Top of Supplied text

Stimulus in the world’s two largest economies has been a catalyst for markets this week, with China lowering the amount of cash banks must keep in reserve on Friday, ahead of a weeklong holiday. The Federal Reserve’s preferred inflation indicator and a snapshot of consumer demand are both due later Friday, and will provide additional cues on the path for US interest rates.
Today’s Asian market is “totally driven by China stimulus and support to overall global growth as a consequence,” said Matthew Haupt, a portfolio manager at Wilson Asset Management International. “We are still waiting for more stimulus to give this rally more duration.”
The yen weakened and Japanese bond futures rose on increasing bets that Sanae Takaichi, considered to be an opponent of interest rate hikes, will be Japan’s next leader. Adding to the dovish picture, consumer inflation in Tokyo eased this month after outgoing Prime Minister Fumio Kishida reinstated energy subsidies to help households cope with one of the hottest summers on record.
The People’s Bank of China unleashed one of the country’s most daring policy campaigns in decades on Tuesday, with Beijing rolling out a strong stimulus package in a push to shore up the slowing economy and investor confidence. The moves sent Chinese shares soaring with the frenzy resulting in delays at Shanghai’s stock exchange.

Bottom of Supplied text

◆ Exercise prompt: List every person named in the market report. The rows that come next have no role in the market report.

Top of Listed entries

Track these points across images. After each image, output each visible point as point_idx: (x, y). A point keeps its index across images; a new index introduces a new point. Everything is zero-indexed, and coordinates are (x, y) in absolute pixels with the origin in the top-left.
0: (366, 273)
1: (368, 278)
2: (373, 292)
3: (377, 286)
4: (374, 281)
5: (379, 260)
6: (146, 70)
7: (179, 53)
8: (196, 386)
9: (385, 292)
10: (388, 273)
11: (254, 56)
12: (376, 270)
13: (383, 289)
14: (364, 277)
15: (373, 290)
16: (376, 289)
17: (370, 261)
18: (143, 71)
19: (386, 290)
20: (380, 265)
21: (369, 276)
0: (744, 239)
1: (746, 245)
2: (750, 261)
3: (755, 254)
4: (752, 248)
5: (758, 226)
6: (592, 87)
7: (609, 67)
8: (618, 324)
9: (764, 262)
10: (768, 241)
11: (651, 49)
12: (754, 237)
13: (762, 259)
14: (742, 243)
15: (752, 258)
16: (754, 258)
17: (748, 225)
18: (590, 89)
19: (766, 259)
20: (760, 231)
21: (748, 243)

Bottom of Listed entries
Top of Listed entries

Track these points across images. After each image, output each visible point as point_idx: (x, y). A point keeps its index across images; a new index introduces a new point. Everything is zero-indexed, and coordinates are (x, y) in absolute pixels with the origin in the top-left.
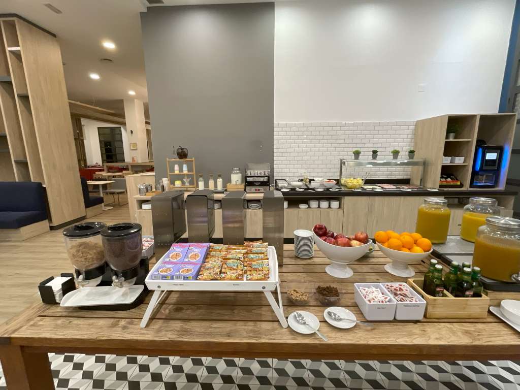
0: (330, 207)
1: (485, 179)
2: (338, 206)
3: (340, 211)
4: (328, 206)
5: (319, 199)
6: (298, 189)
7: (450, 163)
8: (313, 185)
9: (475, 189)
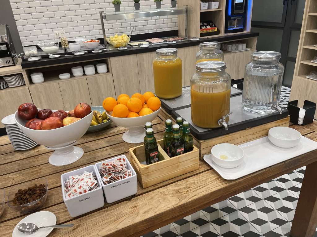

Bottom of Listed entries

◆ Response box:
Matthew Haupt
Sanae Takaichi
Fumio Kishida